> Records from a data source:
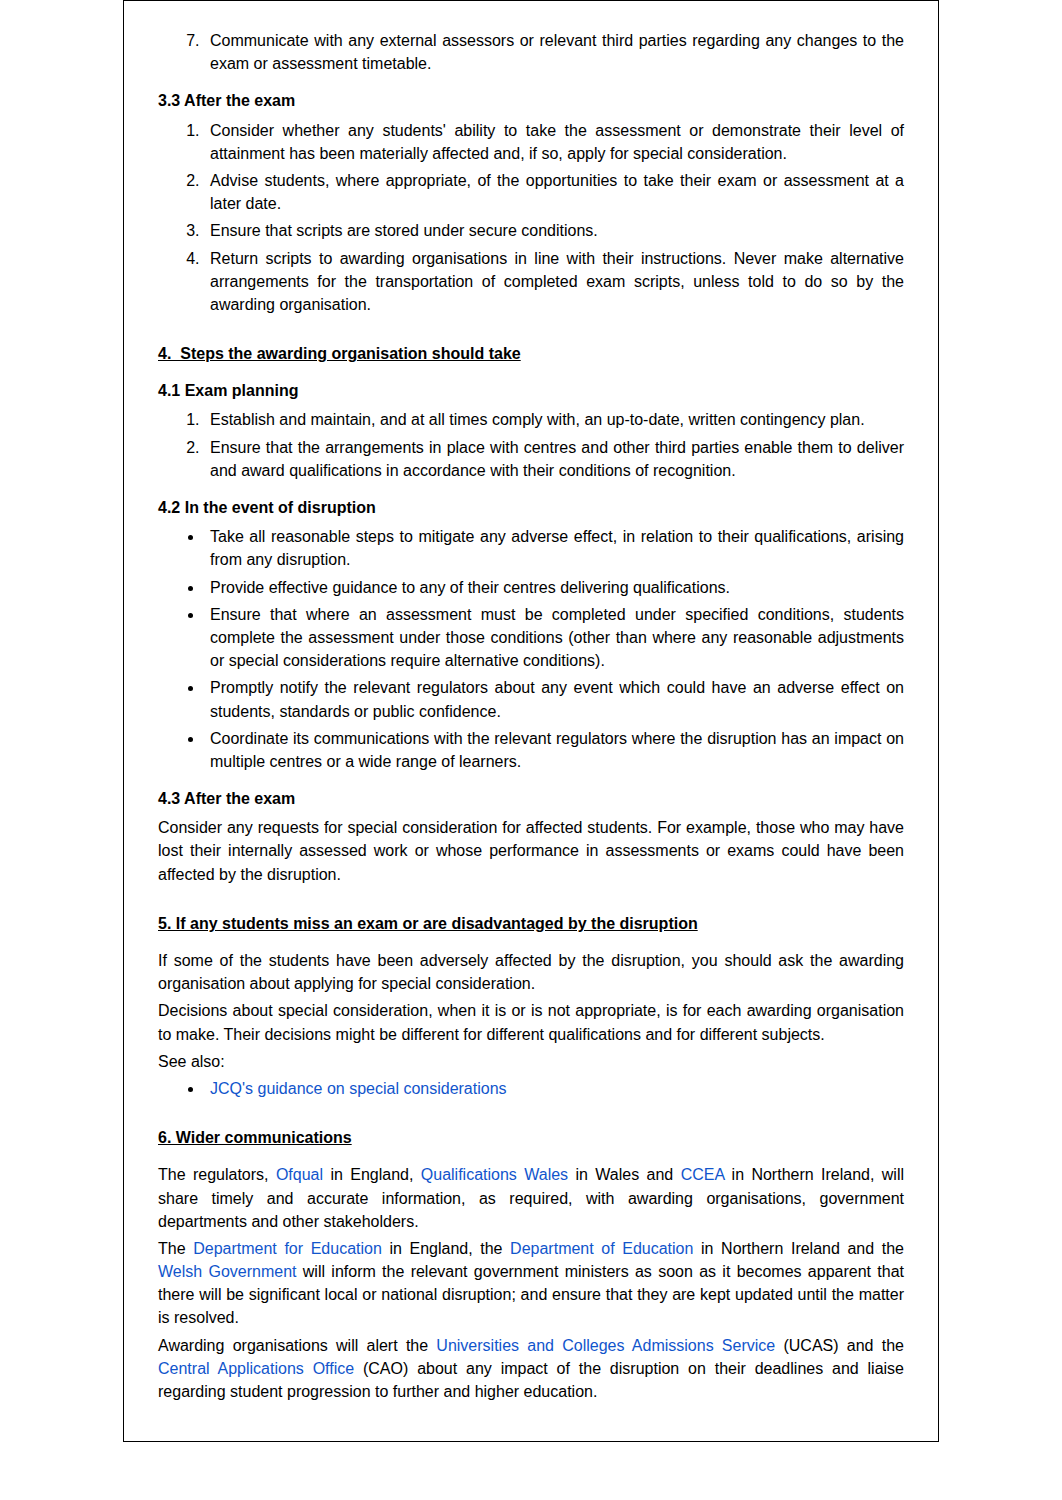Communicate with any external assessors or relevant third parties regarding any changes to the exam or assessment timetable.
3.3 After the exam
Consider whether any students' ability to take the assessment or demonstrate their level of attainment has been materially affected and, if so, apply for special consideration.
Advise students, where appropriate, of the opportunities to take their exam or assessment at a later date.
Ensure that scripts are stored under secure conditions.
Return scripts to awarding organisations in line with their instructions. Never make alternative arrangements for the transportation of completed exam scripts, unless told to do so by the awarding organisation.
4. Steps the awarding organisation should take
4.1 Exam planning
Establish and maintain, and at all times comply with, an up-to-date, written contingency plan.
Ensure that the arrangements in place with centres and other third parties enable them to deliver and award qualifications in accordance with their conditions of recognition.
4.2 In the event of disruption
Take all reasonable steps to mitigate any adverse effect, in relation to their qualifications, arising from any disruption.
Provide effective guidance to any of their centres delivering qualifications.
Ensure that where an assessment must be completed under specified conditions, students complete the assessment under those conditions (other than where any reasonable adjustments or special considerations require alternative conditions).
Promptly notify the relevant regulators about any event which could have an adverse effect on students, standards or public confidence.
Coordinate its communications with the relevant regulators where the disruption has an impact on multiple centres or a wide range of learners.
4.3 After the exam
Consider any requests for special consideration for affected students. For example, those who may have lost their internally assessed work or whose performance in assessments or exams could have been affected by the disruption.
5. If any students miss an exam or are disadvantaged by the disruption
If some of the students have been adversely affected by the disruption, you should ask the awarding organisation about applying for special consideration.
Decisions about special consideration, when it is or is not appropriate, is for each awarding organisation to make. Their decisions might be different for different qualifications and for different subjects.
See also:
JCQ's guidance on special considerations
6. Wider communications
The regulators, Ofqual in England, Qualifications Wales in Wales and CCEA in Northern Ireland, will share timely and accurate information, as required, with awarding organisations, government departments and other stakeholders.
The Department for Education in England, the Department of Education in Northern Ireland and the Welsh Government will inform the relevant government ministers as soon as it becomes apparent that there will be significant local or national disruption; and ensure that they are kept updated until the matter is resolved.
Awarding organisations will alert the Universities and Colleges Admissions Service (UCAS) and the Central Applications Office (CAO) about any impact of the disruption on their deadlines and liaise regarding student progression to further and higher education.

--

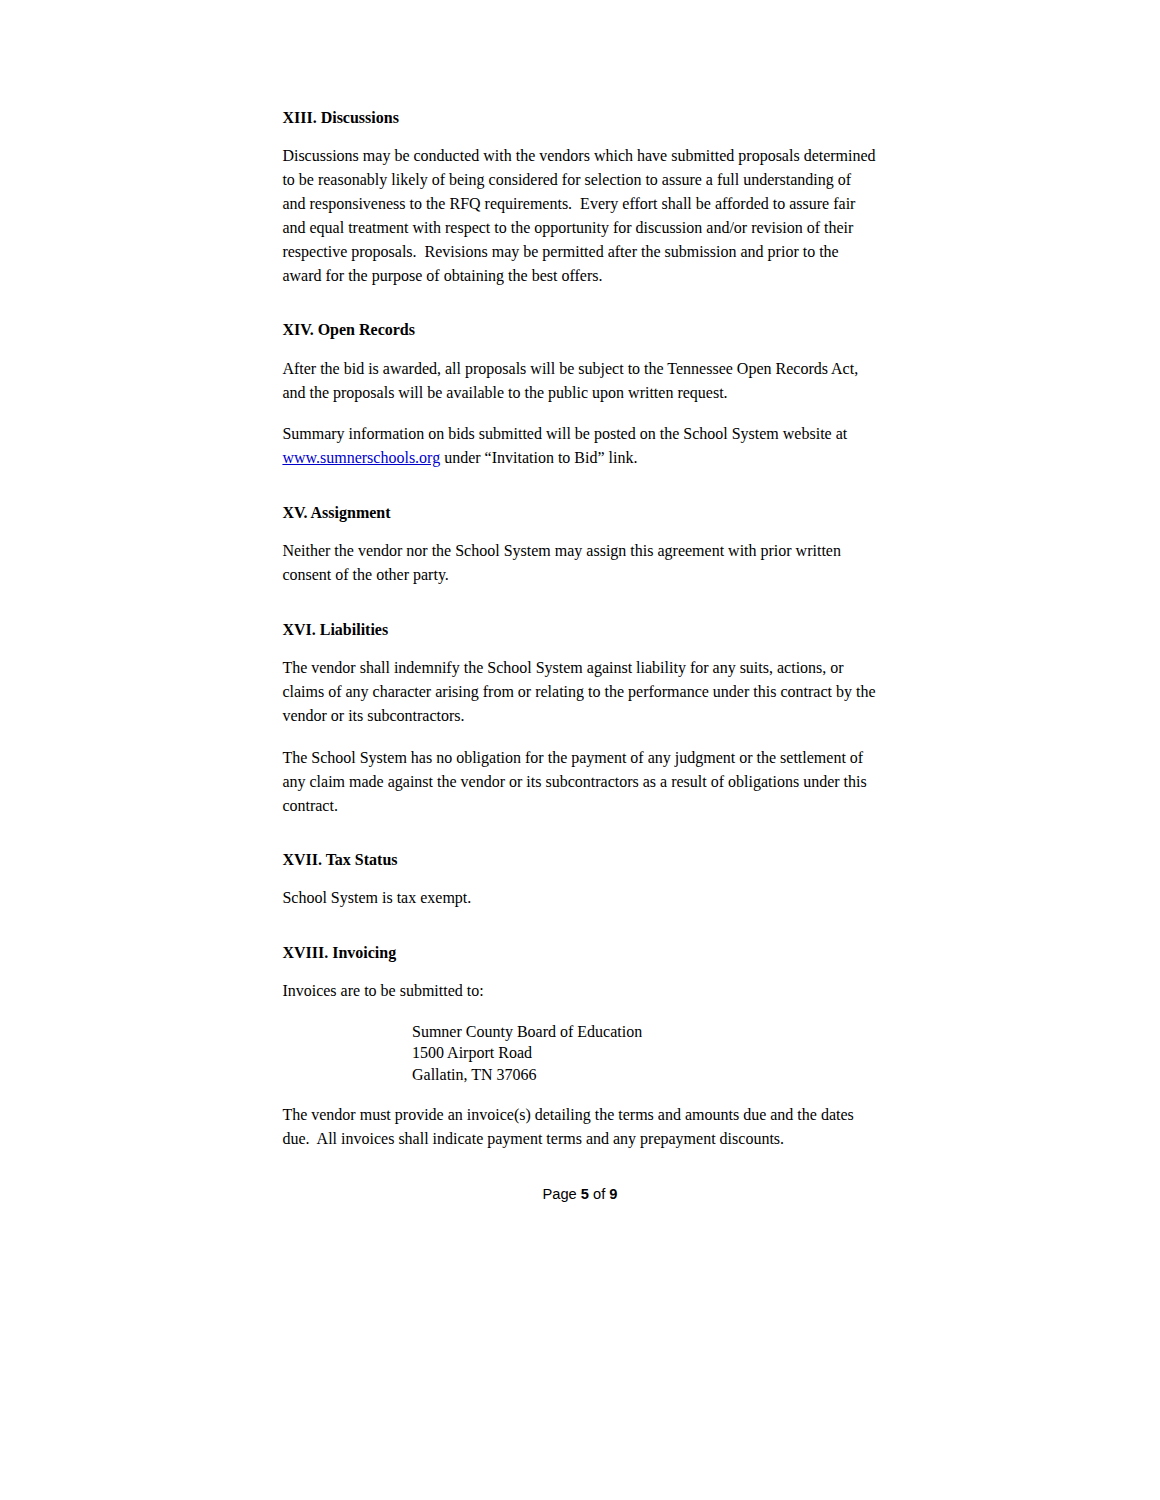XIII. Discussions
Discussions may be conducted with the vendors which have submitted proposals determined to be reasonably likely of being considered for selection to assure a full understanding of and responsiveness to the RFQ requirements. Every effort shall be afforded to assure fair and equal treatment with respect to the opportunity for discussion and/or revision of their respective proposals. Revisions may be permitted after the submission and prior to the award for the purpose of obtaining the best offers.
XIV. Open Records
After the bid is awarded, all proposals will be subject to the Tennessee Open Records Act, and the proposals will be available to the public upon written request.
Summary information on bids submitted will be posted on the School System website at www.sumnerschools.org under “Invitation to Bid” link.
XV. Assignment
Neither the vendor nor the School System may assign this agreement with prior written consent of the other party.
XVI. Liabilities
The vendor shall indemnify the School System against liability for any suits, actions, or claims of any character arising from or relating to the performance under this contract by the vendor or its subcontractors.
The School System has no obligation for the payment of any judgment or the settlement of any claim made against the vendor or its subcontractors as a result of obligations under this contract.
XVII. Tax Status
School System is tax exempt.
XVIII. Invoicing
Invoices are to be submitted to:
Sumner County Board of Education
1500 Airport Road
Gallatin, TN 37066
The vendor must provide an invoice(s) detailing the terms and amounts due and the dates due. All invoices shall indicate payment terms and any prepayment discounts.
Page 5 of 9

> Your assignment:
Starting at the line above that contains "Take all reasonable", repeat each line exactly up to and including the line that contains "6. Wider communications", and stop there.

> Exercise answer:
Take all reasonable steps to mitigate any adverse effect, in relation to their qualifications, arising from any disruption.
Provide effective guidance to any of their centres delivering qualifications.
Ensure that where an assessment must be completed under specified conditions, students complete the assessment under those conditions (other than where any reasonable adjustments or special considerations require alternative conditions).
Promptly notify the relevant regulators about any event which could have an adverse effect on students, standards or public confidence.
Coordinate its communications with the relevant regulators where the disruption has an impact on multiple centres or a wide range of learners.
4.3 After the exam
Consider any requests for special consideration for affected students. For example, those who may have lost their internally assessed work or whose performance in assessments or exams could have been affected by the disruption.
5. If any students miss an exam or are disadvantaged by the disruption
If some of the students have been adversely affected by the disruption, you should ask the awarding organisation about applying for special consideration.
Decisions about special consideration, when it is or is not appropriate, is for each awarding organisation to make. Their decisions might be different for different qualifications and for different subjects.
See also:
JCQ's guidance on special considerations
6. Wider communications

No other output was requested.